When the Interior denied the petitions on the basis that White’s study was more accurate since it argued the  “maintenance of a population through genetic diversity is not crucial for preserving genes,” that logic was flawed.

“Nor was it discussed why a reasonable person couldn’t rely on the Halbert study over the White study,” Cooper wrote.

In the 90-day window the Interior has to legally review petitions calling for additions to the endangered species list, it is Secretary Zink’s responsibility to “make a finding as to whether the petition presents substantial scientific evidence or commercial information indicating the petition may be warranted.”

By law if that evidence is found, a petition can move forward and within a year - and after public comment - a final decision is made. If not and scientific evidence is disputed, another review period begins.

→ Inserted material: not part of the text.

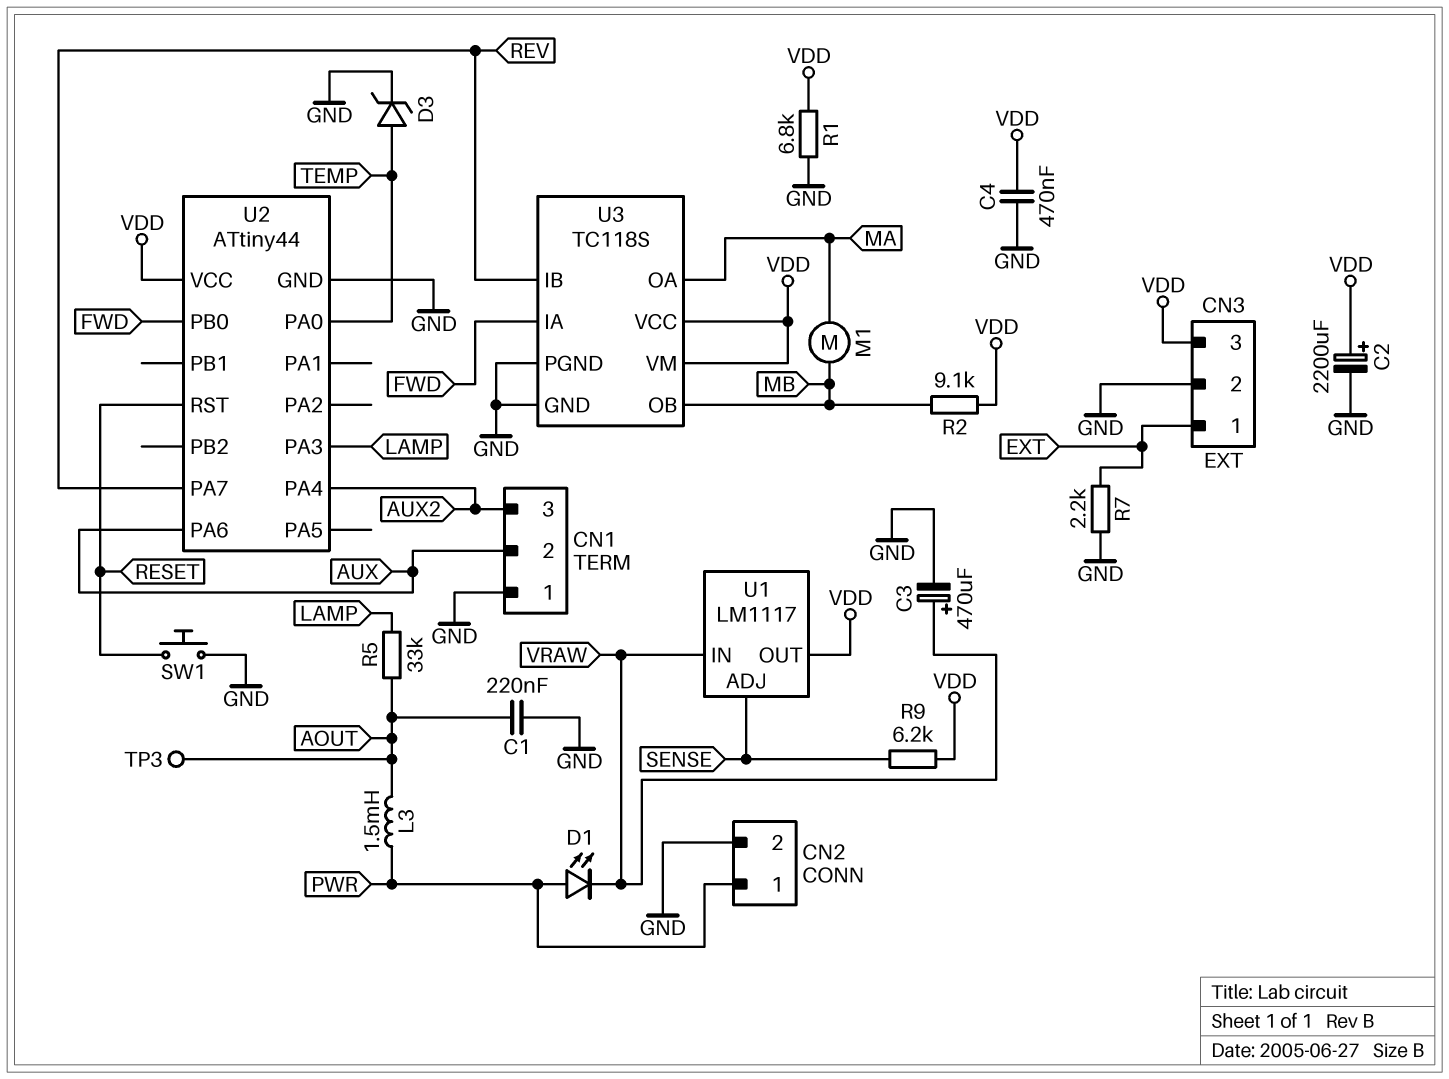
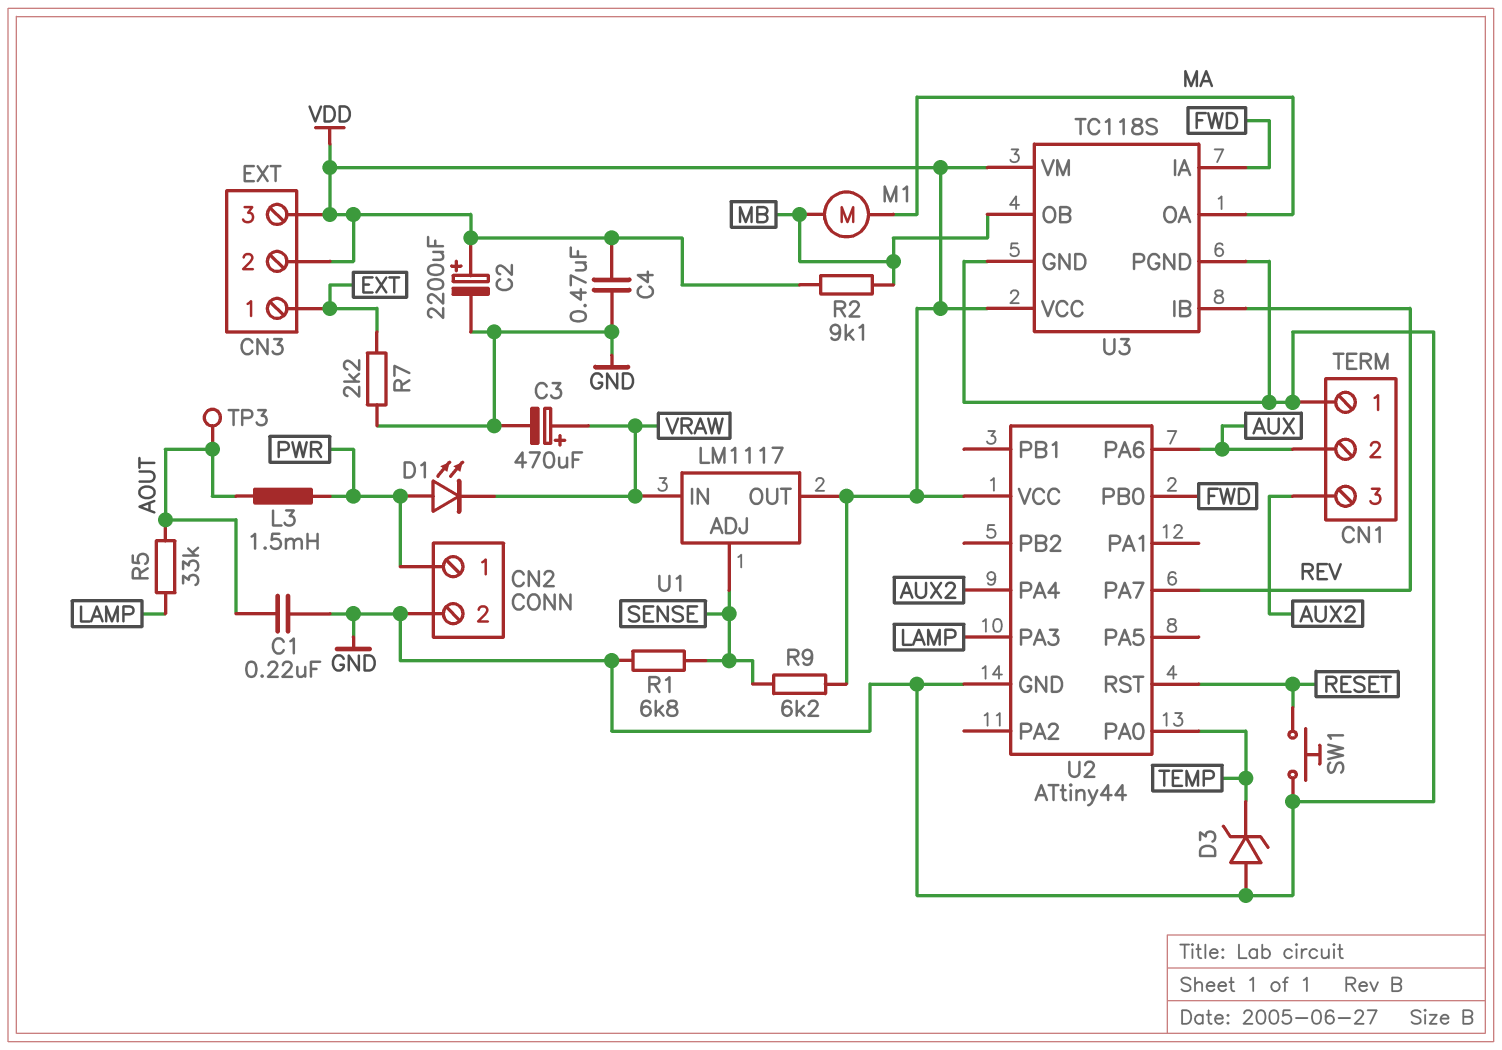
CN3 pin 2: GND -> VDD
D3: zener (A TEMP, K GND) -> zener (A GND, K TEMP)
R1: 6.8k (GND, VDD) -> 6.8k (GND, SENSE)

In the 90 day review period of the bison petitions, Judge Cooper found Zinke merely “picked a side in the ongoing debate in the scientific community” and dubbed it “improper” at the 90 day finding stage.

“While the court might give deference to the service's conclusion that a reasonable scientist would not rely on the Halbert study, the service failed to offer an argument justifying that either,” Cooper added.

The Interior may have a point about the bison’s genetic makeup and its growth potential – it insists the bison are increasing – but for now, the decision will remanded for further review.

Cooper said the Interior "must explain why the evidence supporting the petition is unreliable, irrelevant, or otherwise unreasonable to credit, rather than simply pick and choose."